◆ **YANG HARUS DIKERJAKAN**:
1. Berdasarkan teks tentang tasawuf, jelaskan dalam satu sampai tiga kalimat arti istilah al-suffah dan saf yang disebutkan Harun Nasution.
2. Lanjutkan teks tentang tasawuf mulai dari kalimat terakhirnya.

◆ **TEKS YANG DIBERIKAN**:
Friday, 9 September 2011


TASAWUF

Pengertian Tasawuf
Dari segi kebahasaan (linguistik) terdapat sejumlah kata atau istilah yang dihubungkan orang dengan tasawuf. Harun Nasution misalnya menyebutkan lima istilah yang berhubungan dengan tasawuf, yaitu al-suffah (ahl al-suffah) yaitu orang yang ikut pindah dengan Nabi dari Makkah ke Madinah, saf, yaitu barisan yang dijumpai dalam melaksanakan shalat berjamaah, sufi yaitu bersih dan suci, sophos (bahasa Yunani:hikmah), dan suf (kain wol kasar). (Abuddin Nata, 2008:286)

◆ **DATA YANG DIBERIKAN**:
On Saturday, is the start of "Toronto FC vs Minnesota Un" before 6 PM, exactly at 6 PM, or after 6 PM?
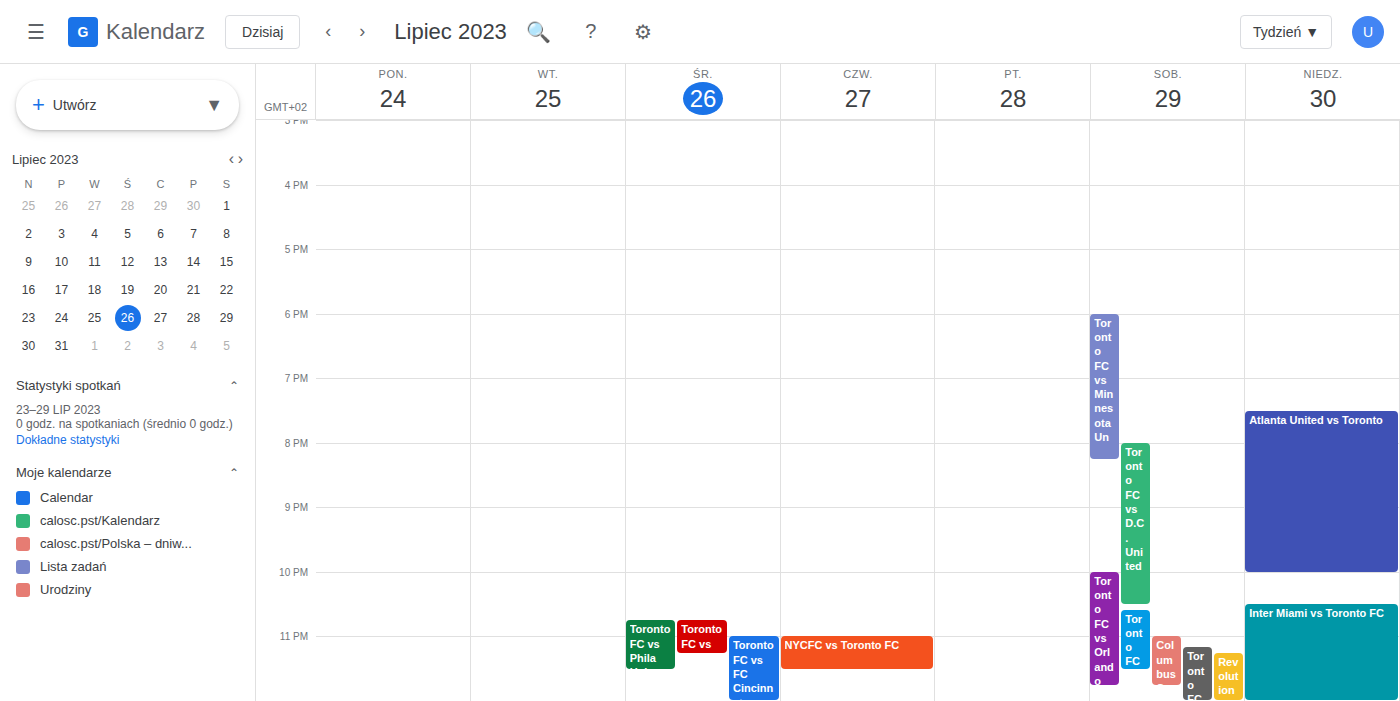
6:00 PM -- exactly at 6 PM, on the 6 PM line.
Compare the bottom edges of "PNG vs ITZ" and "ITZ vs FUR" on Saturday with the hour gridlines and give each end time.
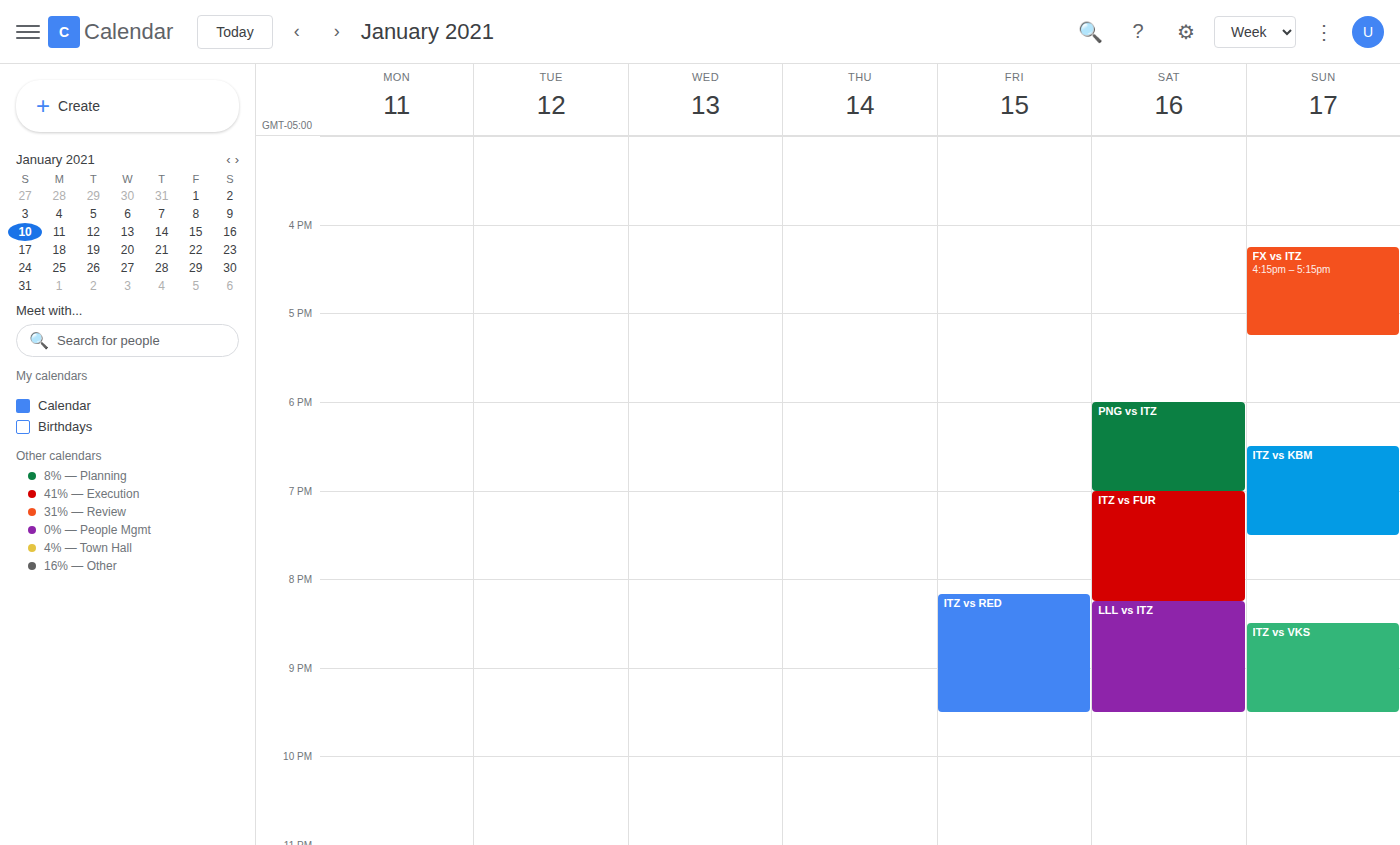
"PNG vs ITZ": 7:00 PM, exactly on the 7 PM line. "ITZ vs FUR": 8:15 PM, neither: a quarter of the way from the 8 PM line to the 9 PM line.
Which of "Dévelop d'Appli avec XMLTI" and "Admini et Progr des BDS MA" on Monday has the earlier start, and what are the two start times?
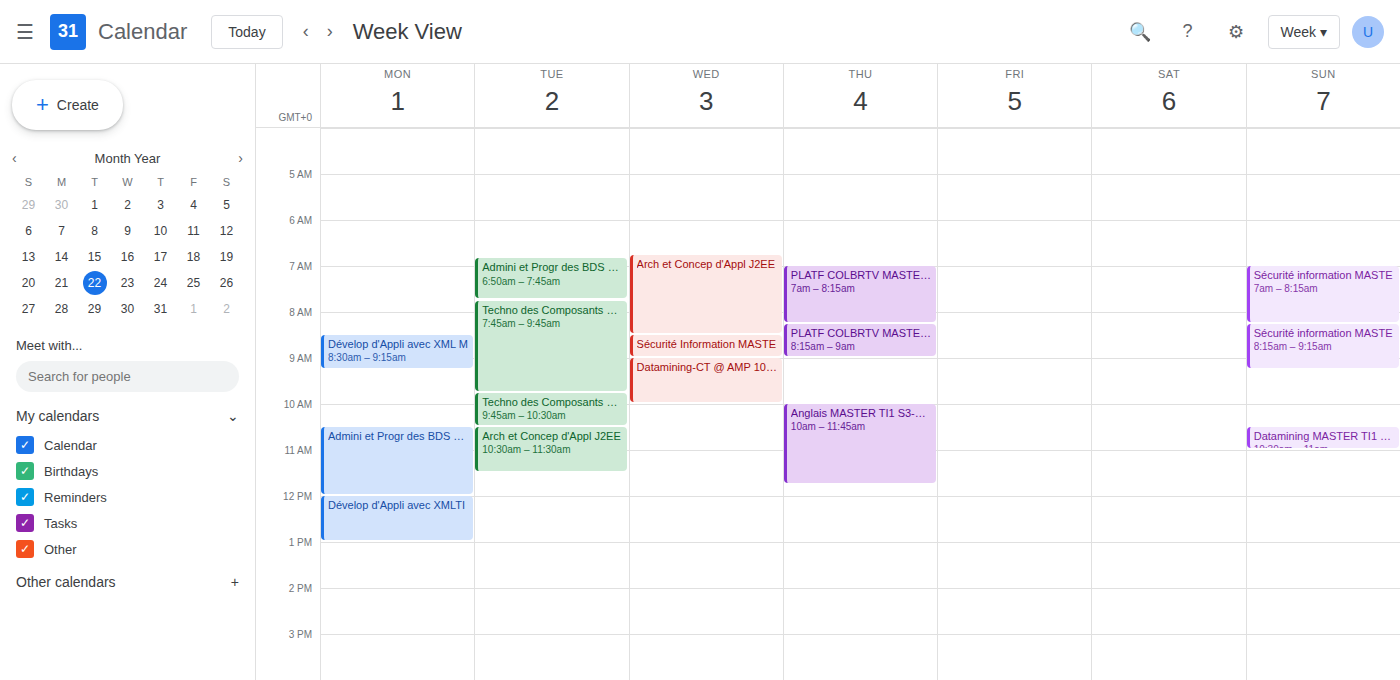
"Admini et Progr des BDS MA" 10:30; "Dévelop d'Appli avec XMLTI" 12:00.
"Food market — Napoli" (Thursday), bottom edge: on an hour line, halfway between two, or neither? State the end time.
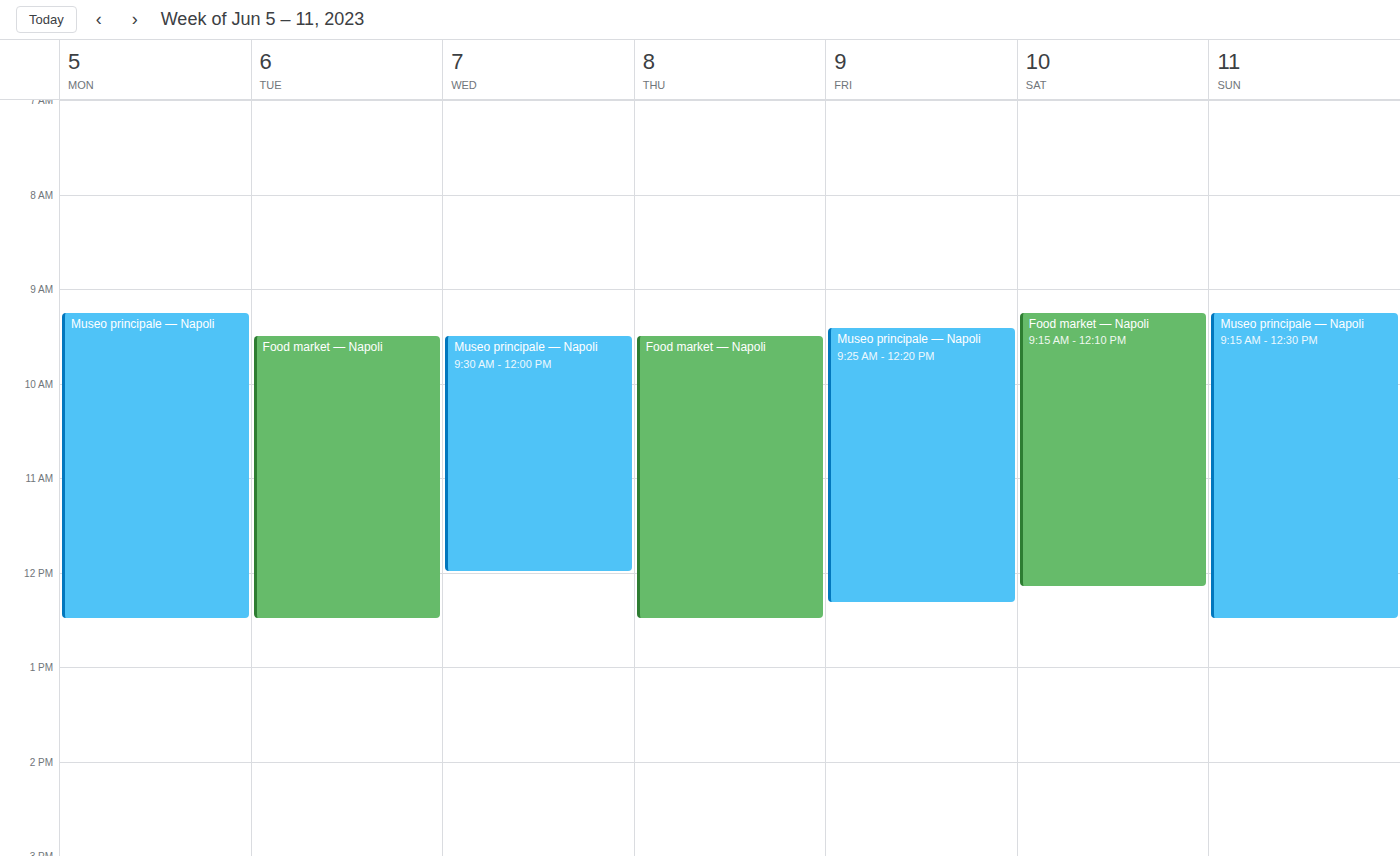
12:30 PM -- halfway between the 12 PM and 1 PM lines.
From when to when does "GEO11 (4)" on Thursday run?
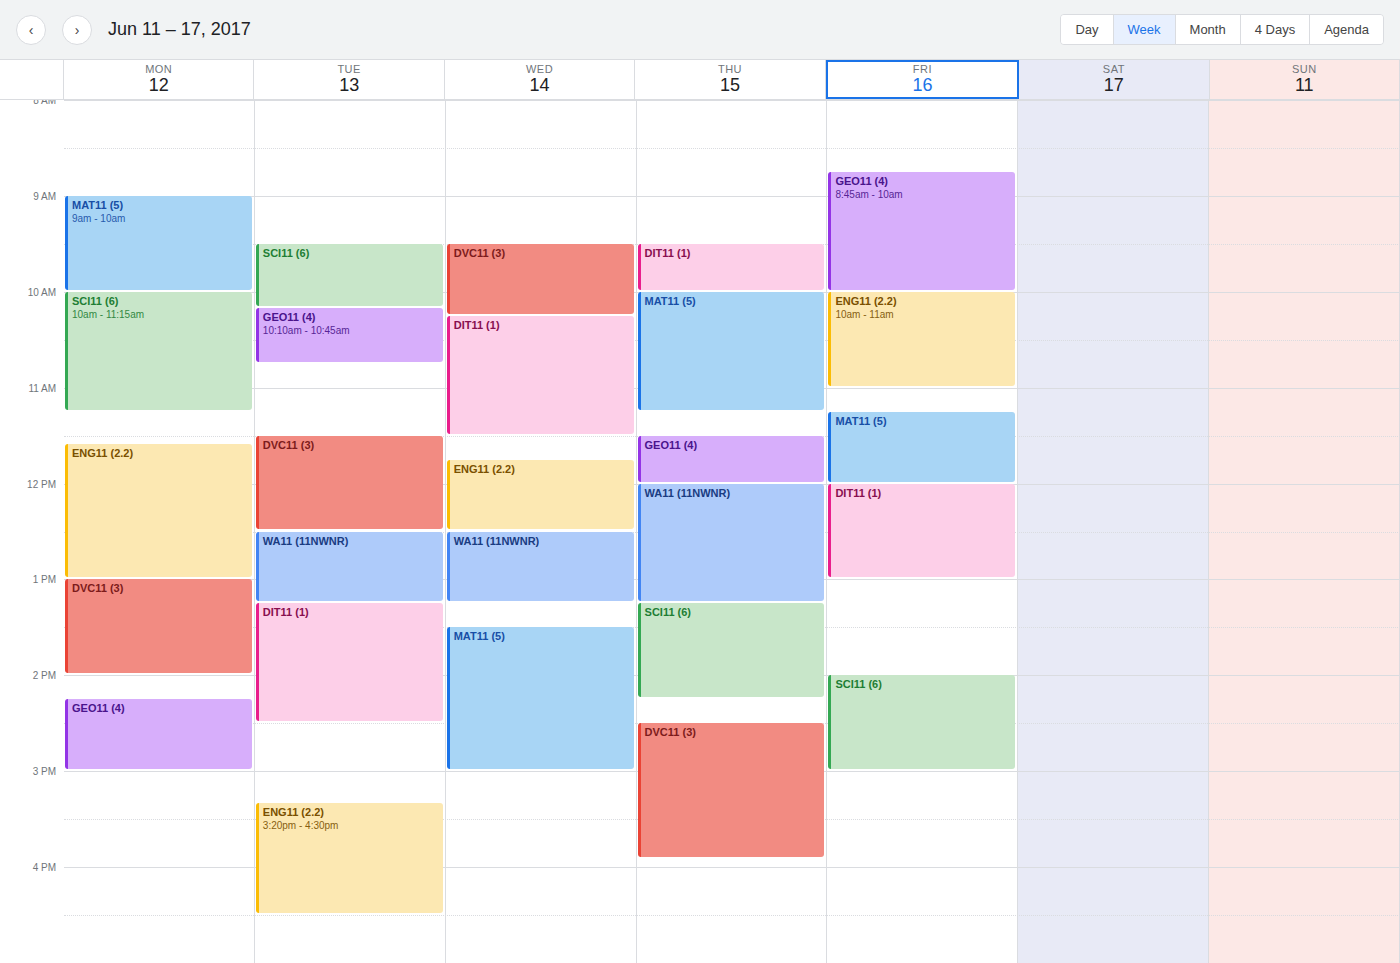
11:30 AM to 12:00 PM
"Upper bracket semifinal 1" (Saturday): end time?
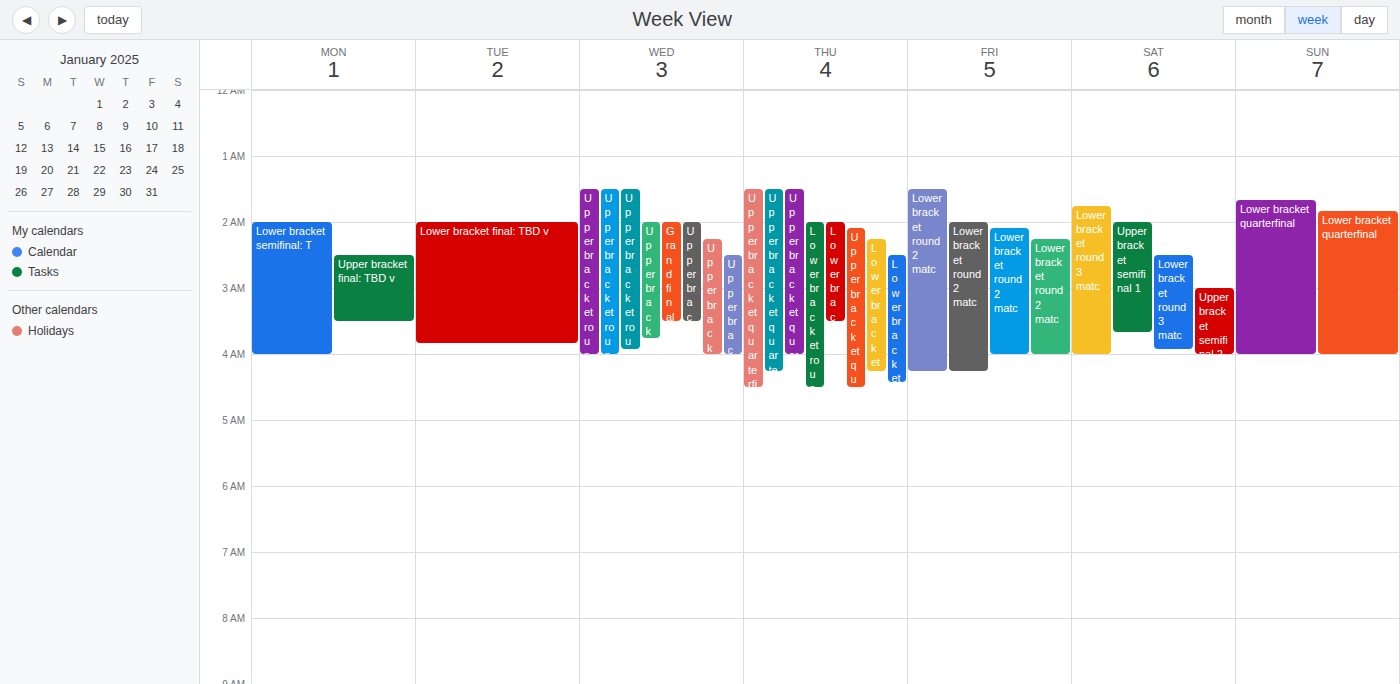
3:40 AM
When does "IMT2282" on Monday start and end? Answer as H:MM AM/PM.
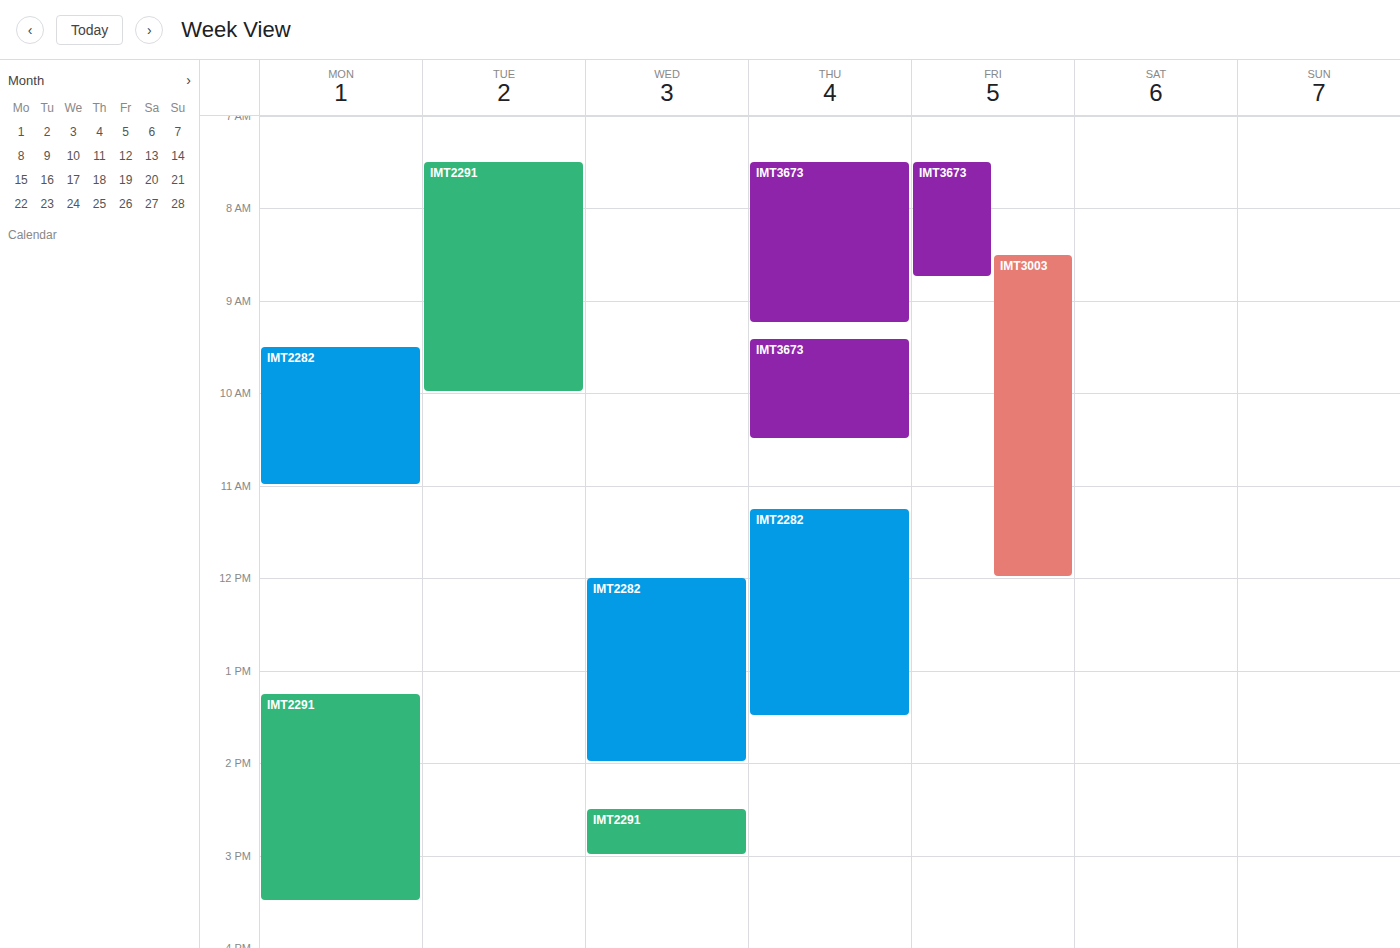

◆ **HASIL PENGERJAAN**:
1. Al-suffah (ahl al-suffah) merujuk pada orang yang ikut pindah bersama Nabi dari Makkah ke Madinah. Saf adalah barisan yang dijumpai dalam melaksanakan shalat berjamaah.

2.
Jika diperhatikan secara seksama, tampak kelima istilah tersebut bertemakan tentang sifat-sifat dan keadaan yang terpuji, kesederhanaan, dan kedekatan dengan Tuhan. Kata ahl al-suffah misalnya menggambarkan keadaan orang yang mencurahkan jiwa raganya, harta benda dan lainnya sebagai hanya untuk Allah. Mereka rela meninggalkan kampung halamannya, rumah, kekayaan, harta benda dan sebagainya yang ada di Makkah untuk ditinggalkan karena ikut hijrah bersama Nabi ke Madinah. 

Tanpa ada unsur iman dan keinginan untuk mendekatkan diri kepada Allah, tidaklah mungkin hal demikian mereka lakukan. (Abuddin Nata,2008:286-287)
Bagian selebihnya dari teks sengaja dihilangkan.